▶ [Excerto do texto]
▽

Tyco Electronics em Évora suspende 536 trabalhadores

 | 08/01/2009
Janeiro, Fevereiro e Março serão os três meses da verdade para o sector automóvel. "Vão dar a indicação daquilo que se pode esperar. Se as coisas não reanimarem, então começaremos a ter outro tipo de problemas", com empresas a fechar e a despedir pessoal, admitiu Pedro Valente de Almeida, presidente da Associação de Fornecedores da Indústria Automóvel .
 

"Tudo irá depender do comportamento dos construtores e do mercado global, em particular do europeu, que é o grande destino das exportações portuguesas", concluiu. Depois de algumas paragens na produção, em 2008, várias marcas voltam a fazê-lo este ano: para já, estão anunciadas suspensões na Toyota, em Ovar, e na Citroën de Mangualde, no final do mês corrente. No início de Fevereiro, a eliminação de um turno levará à dispensa de 400 trabalhadores.

△

(Saídas estruturadas de pose)
▽

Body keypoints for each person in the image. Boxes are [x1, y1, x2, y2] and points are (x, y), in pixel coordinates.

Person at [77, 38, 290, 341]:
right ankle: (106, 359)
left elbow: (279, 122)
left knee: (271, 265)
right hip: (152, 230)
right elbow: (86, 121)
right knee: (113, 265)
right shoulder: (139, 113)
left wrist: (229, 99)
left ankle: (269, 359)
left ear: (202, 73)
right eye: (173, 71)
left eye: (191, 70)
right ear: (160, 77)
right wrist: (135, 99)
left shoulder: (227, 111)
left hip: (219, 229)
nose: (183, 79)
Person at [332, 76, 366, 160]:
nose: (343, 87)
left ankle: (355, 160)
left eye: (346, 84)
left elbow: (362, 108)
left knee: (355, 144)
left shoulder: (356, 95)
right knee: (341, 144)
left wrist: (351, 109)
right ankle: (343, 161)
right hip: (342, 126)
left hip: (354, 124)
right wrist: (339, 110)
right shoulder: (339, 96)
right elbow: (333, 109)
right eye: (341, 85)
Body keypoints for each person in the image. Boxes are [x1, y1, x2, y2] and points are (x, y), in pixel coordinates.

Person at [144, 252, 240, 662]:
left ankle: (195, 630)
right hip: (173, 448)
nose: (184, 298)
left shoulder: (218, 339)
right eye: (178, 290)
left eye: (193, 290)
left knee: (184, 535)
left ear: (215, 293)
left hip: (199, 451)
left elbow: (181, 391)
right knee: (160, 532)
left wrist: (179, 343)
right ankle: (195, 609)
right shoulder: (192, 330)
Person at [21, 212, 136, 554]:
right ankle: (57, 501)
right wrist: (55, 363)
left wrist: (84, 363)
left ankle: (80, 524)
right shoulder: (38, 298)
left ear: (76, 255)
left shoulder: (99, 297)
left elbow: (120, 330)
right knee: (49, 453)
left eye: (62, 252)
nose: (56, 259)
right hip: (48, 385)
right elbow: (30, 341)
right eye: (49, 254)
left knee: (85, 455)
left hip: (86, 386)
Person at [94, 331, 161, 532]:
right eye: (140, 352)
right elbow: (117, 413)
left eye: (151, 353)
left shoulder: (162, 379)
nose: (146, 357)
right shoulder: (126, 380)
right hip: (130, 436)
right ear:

△

▶ [Tarefas a realizar]
1. Transcreva da notícia sobre a Tyco Electronics o trecho desde "Tyco Electronics em" até "Indústria Automóvel .", inclusive.
2. Prossiga a notícia sobre o sector automóvel a partir do ponto em que termina.

▶ [Respostas escritas]
1.
Tyco Electronics em Évora suspende 536 trabalhadores

 | 08/01/2009
Janeiro, Fevereiro e Março serão os três meses da verdade para o sector automóvel. "Vão dar a indicação daquilo que se pode esperar. Se as coisas não reanimarem, então começaremos a ter outro tipo de problemas", com empresas a fechar e a despedir pessoal, admitiu Pedro Valente de Almeida, presidente da Associação de Fornecedores da Indústria Automóvel .

2.
Estão já com o emprego suspenso mais de 500 operários da empresa norte-americana Tyco Electrics, fabricante de componentes eléctricos, instalada em Évora. O anúncio foi feito ontem, em comunicado que "apanhou os trabalhadores de surpresa", numa medida que a empresa afirma ter efeitos imediatos.

A Administração da Tyco justificou que a aplicação do regime jurídico chamado "lay-off" acontece "por motivo da redução de 35% do volume de negócios", e que implica a redução do contrato de trabalho por "um período de seis meses". A empresa é a maior empregadora da região, tendo cerca de 1500 trabalhadores. Após duas semanas de paragem, os operários tinham regressado ao trabalho na passada segunda-feira. A Autoridade para as Condições do Trabalho diz que está a acompanhar a situação.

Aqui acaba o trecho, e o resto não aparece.